ASSIGNMENT: Leaving pictures aside, restate exactly the lines of the data below, from the first one through the line that contains "26: (857, 503, 1.83)".

::: SUPPLIED RECORDS

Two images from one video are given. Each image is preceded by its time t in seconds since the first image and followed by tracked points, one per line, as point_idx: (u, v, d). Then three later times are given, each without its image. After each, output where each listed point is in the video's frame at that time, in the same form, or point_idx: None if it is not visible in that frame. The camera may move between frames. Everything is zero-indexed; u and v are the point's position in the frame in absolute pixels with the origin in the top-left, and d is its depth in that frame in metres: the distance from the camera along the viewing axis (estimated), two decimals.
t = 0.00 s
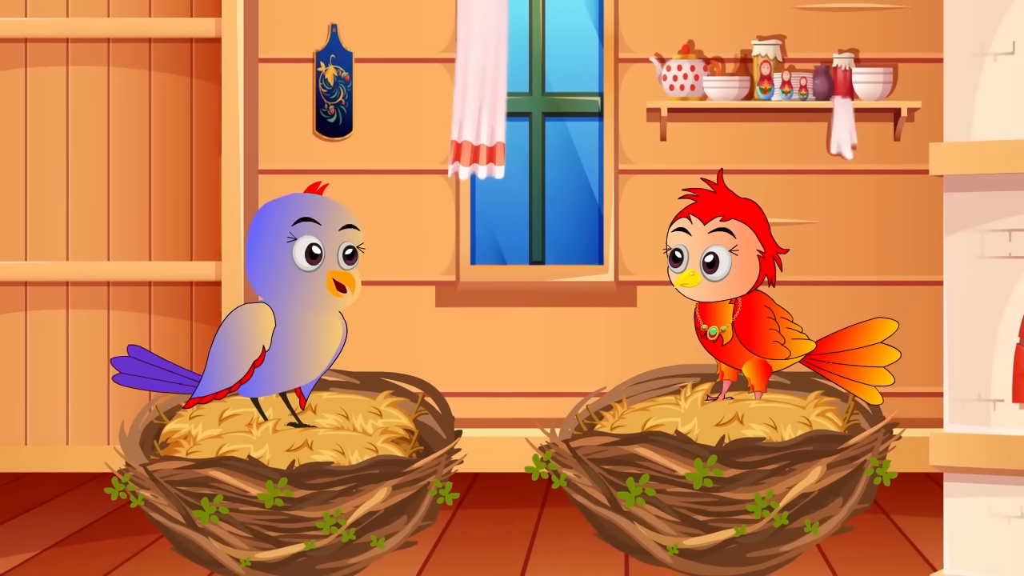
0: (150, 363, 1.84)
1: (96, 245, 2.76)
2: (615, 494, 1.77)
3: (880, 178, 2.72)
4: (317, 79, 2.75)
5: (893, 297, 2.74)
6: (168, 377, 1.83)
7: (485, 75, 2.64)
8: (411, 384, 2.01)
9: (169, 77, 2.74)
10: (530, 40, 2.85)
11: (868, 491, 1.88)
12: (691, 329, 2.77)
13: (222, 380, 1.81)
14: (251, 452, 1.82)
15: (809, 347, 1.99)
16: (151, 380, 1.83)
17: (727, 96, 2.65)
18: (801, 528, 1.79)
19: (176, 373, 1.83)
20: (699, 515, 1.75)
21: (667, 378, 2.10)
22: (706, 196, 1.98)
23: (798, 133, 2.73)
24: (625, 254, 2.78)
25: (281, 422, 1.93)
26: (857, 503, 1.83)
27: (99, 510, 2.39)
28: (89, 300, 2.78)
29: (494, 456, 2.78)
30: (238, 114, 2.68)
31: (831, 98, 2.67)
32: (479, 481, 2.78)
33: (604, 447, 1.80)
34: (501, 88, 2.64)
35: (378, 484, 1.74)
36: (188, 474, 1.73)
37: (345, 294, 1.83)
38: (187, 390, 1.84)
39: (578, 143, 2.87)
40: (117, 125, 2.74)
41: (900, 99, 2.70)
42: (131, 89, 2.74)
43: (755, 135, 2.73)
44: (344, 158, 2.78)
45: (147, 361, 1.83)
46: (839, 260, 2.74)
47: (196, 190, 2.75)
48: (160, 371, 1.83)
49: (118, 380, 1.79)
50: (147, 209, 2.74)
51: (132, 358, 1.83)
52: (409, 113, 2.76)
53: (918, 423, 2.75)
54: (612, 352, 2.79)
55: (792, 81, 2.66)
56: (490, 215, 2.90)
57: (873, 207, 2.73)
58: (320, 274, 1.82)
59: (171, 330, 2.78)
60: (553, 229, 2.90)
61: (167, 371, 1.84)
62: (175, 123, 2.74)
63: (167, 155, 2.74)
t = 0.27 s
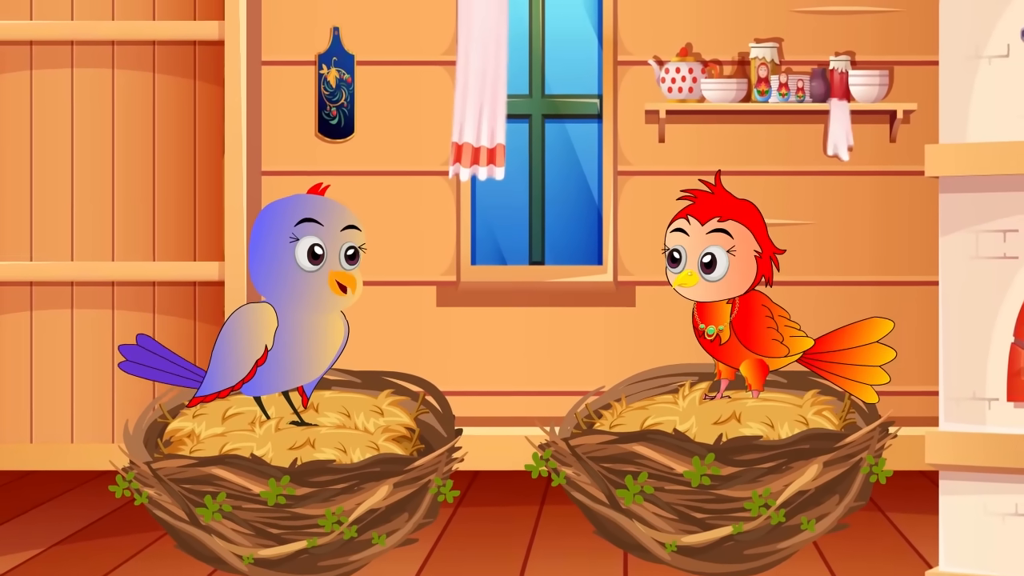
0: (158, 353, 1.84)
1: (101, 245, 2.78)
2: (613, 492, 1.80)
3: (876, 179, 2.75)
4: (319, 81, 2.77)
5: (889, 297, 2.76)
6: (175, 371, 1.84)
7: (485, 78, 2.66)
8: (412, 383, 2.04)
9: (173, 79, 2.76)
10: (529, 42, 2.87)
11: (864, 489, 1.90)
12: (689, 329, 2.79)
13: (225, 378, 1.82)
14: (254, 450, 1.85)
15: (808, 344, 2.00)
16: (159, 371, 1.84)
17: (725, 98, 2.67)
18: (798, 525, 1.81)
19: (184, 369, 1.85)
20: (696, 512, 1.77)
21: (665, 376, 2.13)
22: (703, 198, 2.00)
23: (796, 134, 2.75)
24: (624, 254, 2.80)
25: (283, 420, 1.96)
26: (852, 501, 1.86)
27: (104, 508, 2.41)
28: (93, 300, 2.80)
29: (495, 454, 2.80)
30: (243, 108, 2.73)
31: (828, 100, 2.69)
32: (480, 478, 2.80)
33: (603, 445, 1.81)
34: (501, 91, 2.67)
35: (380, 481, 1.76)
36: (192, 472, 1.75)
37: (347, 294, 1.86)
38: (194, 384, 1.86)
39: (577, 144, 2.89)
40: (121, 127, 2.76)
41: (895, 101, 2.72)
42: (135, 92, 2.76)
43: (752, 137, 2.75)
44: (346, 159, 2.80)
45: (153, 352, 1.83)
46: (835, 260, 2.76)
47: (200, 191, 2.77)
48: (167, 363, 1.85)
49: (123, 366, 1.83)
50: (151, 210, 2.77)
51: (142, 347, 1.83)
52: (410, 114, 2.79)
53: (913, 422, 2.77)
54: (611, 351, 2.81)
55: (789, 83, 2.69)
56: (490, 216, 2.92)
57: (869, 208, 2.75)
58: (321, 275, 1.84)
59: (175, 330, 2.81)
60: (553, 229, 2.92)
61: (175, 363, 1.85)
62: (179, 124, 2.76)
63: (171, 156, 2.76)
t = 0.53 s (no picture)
0: (161, 355, 1.86)
1: (105, 245, 2.80)
2: (612, 489, 1.82)
3: (872, 180, 2.77)
4: (322, 84, 2.79)
5: (885, 297, 2.78)
6: (178, 372, 1.86)
7: (485, 80, 2.69)
8: (413, 382, 2.06)
9: (176, 81, 2.78)
10: (529, 45, 2.89)
11: (860, 486, 1.92)
12: (688, 328, 2.82)
13: (228, 377, 1.84)
14: (257, 449, 1.87)
15: (804, 345, 2.01)
16: (163, 373, 1.86)
17: (723, 99, 2.70)
18: (795, 523, 1.83)
19: (186, 369, 1.87)
20: (694, 510, 1.79)
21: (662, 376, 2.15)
22: (702, 198, 2.02)
23: (793, 136, 2.77)
24: (623, 254, 2.82)
25: (286, 419, 1.98)
26: (849, 499, 1.88)
27: (108, 505, 2.43)
28: (98, 300, 2.82)
29: (495, 453, 2.82)
30: (244, 119, 2.73)
31: (825, 101, 2.72)
32: (481, 476, 2.83)
33: (602, 444, 1.84)
34: (501, 93, 2.69)
35: (381, 479, 1.78)
36: (196, 471, 1.77)
37: (349, 294, 1.88)
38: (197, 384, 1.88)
39: (577, 146, 2.91)
40: (127, 129, 2.78)
41: (892, 103, 2.74)
42: (139, 93, 2.78)
43: (750, 138, 2.77)
44: (348, 160, 2.82)
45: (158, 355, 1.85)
46: (832, 260, 2.78)
47: (203, 192, 2.79)
48: (170, 365, 1.87)
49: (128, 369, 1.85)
50: (155, 210, 2.79)
51: (144, 350, 1.85)
52: (411, 116, 2.81)
53: (910, 420, 2.80)
54: (611, 351, 2.83)
55: (787, 85, 2.72)
56: (490, 216, 2.95)
57: (865, 208, 2.77)
58: (324, 275, 1.86)
59: (178, 329, 2.83)
60: (553, 229, 2.94)
61: (178, 365, 1.88)
62: (182, 126, 2.78)
63: (174, 157, 2.78)
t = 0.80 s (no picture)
0: (163, 361, 1.90)
1: (110, 246, 2.83)
2: (611, 487, 1.84)
3: (868, 182, 2.79)
4: (324, 86, 2.81)
5: (881, 297, 2.80)
6: (180, 374, 1.89)
7: (486, 82, 2.72)
8: (415, 381, 2.09)
9: (180, 84, 2.80)
10: (529, 47, 2.92)
11: (856, 485, 1.94)
12: (686, 328, 2.84)
13: (231, 376, 1.87)
14: (259, 447, 1.89)
15: (798, 345, 2.06)
16: (166, 376, 1.89)
17: (721, 102, 2.72)
18: (792, 520, 1.85)
19: (188, 371, 1.90)
20: (693, 507, 1.81)
21: (662, 374, 2.18)
22: (700, 200, 2.04)
23: (790, 138, 2.79)
24: (621, 255, 2.84)
25: (288, 418, 2.00)
26: (845, 497, 1.90)
27: (113, 504, 2.46)
28: (102, 300, 2.84)
29: (495, 451, 2.84)
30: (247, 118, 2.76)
31: (822, 104, 2.74)
32: (481, 475, 2.85)
33: (601, 442, 1.86)
34: (501, 95, 2.72)
35: (382, 477, 1.81)
36: (199, 468, 1.79)
37: (351, 294, 1.90)
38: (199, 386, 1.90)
39: (576, 148, 2.93)
40: (132, 131, 2.81)
41: (887, 105, 2.76)
42: (144, 95, 2.80)
43: (747, 140, 2.80)
44: (350, 162, 2.84)
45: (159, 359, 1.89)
46: (828, 260, 2.81)
47: (207, 193, 2.82)
48: (172, 369, 1.89)
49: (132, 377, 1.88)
50: (159, 211, 2.81)
51: (145, 355, 1.89)
52: (412, 118, 2.83)
53: (906, 419, 2.82)
54: (609, 350, 2.85)
55: (783, 88, 2.74)
56: (491, 217, 2.97)
57: (862, 209, 2.80)
58: (326, 275, 1.88)
59: (182, 329, 2.85)
60: (552, 230, 2.96)
61: (180, 368, 1.90)
62: (186, 128, 2.80)
63: (178, 159, 2.80)
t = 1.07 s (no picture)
0: (165, 365, 1.91)
1: (114, 246, 2.85)
2: (610, 485, 1.86)
3: (864, 183, 2.81)
4: (325, 88, 2.83)
5: (878, 297, 2.83)
6: (184, 377, 1.90)
7: (486, 84, 2.74)
8: (417, 381, 2.13)
9: (183, 86, 2.83)
10: (529, 49, 2.94)
11: (853, 482, 1.96)
12: (685, 327, 2.86)
13: (234, 375, 1.89)
14: (262, 445, 1.91)
15: (797, 343, 2.07)
16: (171, 380, 1.91)
17: (719, 103, 2.74)
18: (789, 518, 1.88)
19: (191, 373, 1.91)
20: (691, 505, 1.83)
21: (660, 373, 2.21)
22: (698, 201, 2.07)
23: (786, 140, 2.82)
24: (620, 255, 2.86)
25: (291, 417, 2.02)
26: (842, 494, 1.92)
27: (117, 501, 2.48)
28: (106, 300, 2.87)
29: (495, 450, 2.87)
30: (250, 116, 2.79)
31: (818, 105, 2.76)
32: (481, 473, 2.87)
33: (600, 440, 1.88)
34: (501, 97, 2.74)
35: (384, 475, 1.83)
36: (202, 467, 1.81)
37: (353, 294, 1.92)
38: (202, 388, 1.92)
39: (576, 150, 2.95)
40: (136, 132, 2.83)
41: (883, 107, 2.79)
42: (148, 98, 2.83)
43: (744, 142, 2.82)
44: (351, 163, 2.86)
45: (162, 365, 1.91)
46: (825, 260, 2.83)
47: (210, 194, 2.84)
48: (176, 372, 1.91)
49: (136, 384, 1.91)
50: (162, 212, 2.84)
51: (148, 361, 1.90)
52: (413, 120, 2.85)
53: (902, 417, 2.84)
54: (608, 349, 2.88)
55: (780, 89, 2.75)
56: (491, 218, 2.99)
57: (858, 210, 2.82)
58: (328, 275, 1.91)
59: (185, 328, 2.87)
60: (552, 230, 2.98)
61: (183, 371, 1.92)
62: (189, 129, 2.83)
63: (182, 160, 2.83)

::::::

SOLUTION BELOW:
Two images from one video are given. Each image is preceded by its time t in seconds since the first image and followed by tracked points, one per line, as point_idx: (u, v, d). Then three later times are given, each without its image. After each, output where each listed point is in the video's frame at that time, in the same form, or point_idx: None if it is not visible in that frame. The camera may move between frames. Everything is zero-indexed; u and v are the point's position in the frame in absolute pixels with the origin in the top-left, and d is its depth in that frame in metres: the distance from the camera along the viewing axis (estimated), two decimals.
t = 0.00 s
0: (150, 363, 1.84)
1: (96, 245, 2.76)
2: (615, 494, 1.77)
3: (880, 178, 2.72)
4: (317, 79, 2.75)
5: (893, 297, 2.74)
6: (168, 377, 1.83)
7: (485, 75, 2.64)
8: (411, 384, 2.01)
9: (169, 77, 2.74)
10: (530, 40, 2.85)
11: (868, 491, 1.88)
12: (691, 329, 2.77)
13: (222, 380, 1.81)
14: (251, 452, 1.82)
15: (809, 347, 1.99)
16: (151, 380, 1.83)
17: (727, 96, 2.65)
18: (801, 528, 1.79)
19: (176, 373, 1.83)
20: (699, 515, 1.75)
21: (667, 378, 2.10)
22: (706, 196, 1.98)
23: (798, 133, 2.73)
24: (625, 254, 2.78)
25: (281, 422, 1.93)
26: (857, 503, 1.83)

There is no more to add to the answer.